Di Lombok ada Wildlife

 Minggu yang sudah lama dinantikan. Kami memutuskan mengajak anak-anak untuk berkunjung ke sebuah kebun binatang yang ada di Pulau Lombok yaitu Lombok Wildlife yang berada di Kabupaten Lombok Utara. Meski sudah lama ada, tapi kami belum tertarik kesana karena kata beberapa teman yang sudah kesana, binatangnya belum banyak. Malah, yang pertama kali ada hanya gajah dan burung. Tiket masuknya pun saat itu cukup mahal yaitu Rp 100.000,-/orang kecuali anak-anak dibawah 2 tahun. 

Sejak pandemi, banyak tempat wisata yang akhirnya harus banting harga agar tetap ada pengunjung. Selain itu, protokol kesehatan pun tetap diperketat agar tidak terjadi cluster baru penyebaran covid-19. Beberapa bulan yang lalu setelah dibuka kembali saat pandemi, mereka sempat mengadakan promo tiket Rp 50.000,-/orang hanya satu bulan. Kami belum sempat kesana karena si Ayah sibuk sekali. Kali ini, kami pun tak mau menyia-nyiakan kesempatan promo tiga bulan ke depan.

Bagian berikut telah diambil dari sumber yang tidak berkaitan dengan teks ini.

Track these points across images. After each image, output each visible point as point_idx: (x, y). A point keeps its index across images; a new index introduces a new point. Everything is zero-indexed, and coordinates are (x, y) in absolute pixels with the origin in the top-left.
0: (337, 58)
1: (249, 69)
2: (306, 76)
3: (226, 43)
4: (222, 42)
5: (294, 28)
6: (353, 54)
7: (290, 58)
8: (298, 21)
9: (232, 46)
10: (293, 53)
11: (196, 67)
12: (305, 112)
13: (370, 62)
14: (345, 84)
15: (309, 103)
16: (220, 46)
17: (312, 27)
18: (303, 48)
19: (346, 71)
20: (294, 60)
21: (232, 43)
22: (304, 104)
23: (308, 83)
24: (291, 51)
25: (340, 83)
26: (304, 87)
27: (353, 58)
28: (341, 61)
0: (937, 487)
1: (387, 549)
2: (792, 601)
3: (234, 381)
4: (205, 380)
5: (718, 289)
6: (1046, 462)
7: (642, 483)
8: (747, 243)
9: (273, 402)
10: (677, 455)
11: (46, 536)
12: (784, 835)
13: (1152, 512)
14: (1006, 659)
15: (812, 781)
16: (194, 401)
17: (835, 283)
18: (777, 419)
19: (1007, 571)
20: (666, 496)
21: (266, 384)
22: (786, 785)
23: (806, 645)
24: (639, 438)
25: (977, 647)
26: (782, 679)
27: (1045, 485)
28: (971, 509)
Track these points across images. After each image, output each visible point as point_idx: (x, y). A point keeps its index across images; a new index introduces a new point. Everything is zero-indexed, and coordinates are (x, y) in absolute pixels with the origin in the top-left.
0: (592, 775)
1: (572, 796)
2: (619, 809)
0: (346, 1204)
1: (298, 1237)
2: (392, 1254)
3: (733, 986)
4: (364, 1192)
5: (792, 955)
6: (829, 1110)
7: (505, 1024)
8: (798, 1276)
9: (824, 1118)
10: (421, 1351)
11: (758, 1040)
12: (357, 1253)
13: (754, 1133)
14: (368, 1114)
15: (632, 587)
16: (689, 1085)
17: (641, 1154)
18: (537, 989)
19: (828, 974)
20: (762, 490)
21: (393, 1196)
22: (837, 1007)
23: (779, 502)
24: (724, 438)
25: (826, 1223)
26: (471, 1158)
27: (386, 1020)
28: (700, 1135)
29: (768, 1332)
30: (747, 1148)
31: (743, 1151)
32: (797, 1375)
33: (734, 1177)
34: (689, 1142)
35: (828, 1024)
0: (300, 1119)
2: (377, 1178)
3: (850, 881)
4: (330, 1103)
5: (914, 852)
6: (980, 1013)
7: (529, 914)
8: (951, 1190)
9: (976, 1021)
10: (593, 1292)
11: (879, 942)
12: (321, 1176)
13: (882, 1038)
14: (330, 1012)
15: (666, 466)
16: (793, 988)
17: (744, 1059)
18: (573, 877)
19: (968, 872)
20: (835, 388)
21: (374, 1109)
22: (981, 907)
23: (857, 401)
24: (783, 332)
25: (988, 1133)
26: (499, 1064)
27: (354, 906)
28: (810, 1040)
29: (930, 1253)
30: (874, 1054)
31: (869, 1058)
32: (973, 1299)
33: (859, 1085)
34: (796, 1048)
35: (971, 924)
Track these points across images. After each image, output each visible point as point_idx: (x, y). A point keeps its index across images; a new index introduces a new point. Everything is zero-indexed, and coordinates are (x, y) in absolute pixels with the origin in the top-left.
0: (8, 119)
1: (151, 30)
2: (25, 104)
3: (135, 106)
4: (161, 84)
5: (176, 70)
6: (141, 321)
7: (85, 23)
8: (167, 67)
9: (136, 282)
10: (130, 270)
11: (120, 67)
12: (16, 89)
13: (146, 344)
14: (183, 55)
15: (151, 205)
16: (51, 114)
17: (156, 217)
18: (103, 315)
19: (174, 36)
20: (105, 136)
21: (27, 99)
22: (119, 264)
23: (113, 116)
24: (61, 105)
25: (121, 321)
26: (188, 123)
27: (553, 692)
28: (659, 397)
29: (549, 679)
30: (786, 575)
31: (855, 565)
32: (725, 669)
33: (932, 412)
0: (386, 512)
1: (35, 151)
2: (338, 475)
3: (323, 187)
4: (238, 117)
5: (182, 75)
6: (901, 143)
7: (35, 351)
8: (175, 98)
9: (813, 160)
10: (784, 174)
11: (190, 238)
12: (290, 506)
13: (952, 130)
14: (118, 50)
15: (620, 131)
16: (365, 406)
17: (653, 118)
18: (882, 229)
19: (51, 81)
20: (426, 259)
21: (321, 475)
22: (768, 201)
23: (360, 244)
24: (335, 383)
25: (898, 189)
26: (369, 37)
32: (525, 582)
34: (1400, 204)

Sebelum si Ayah kembali sibuk dan gagal terus, akhirnya kami memutuskan untuk ke sana.

Ada seorang teman yang kebetulan dinas di daerah sana, Kabupaten Lombok Utara yang istrinya memang asli dari daerah tersebut. Saya iseng untuk mengajaknya kesana kalau memang mau sekalian mereka pulang untuk dinas di pagi harinya. Mereka pun bersedia. Mencari teman untuk si Sulung yang selalu ingin punya banyak teman. Dia akan lebih bersemangat kalau punya teman. 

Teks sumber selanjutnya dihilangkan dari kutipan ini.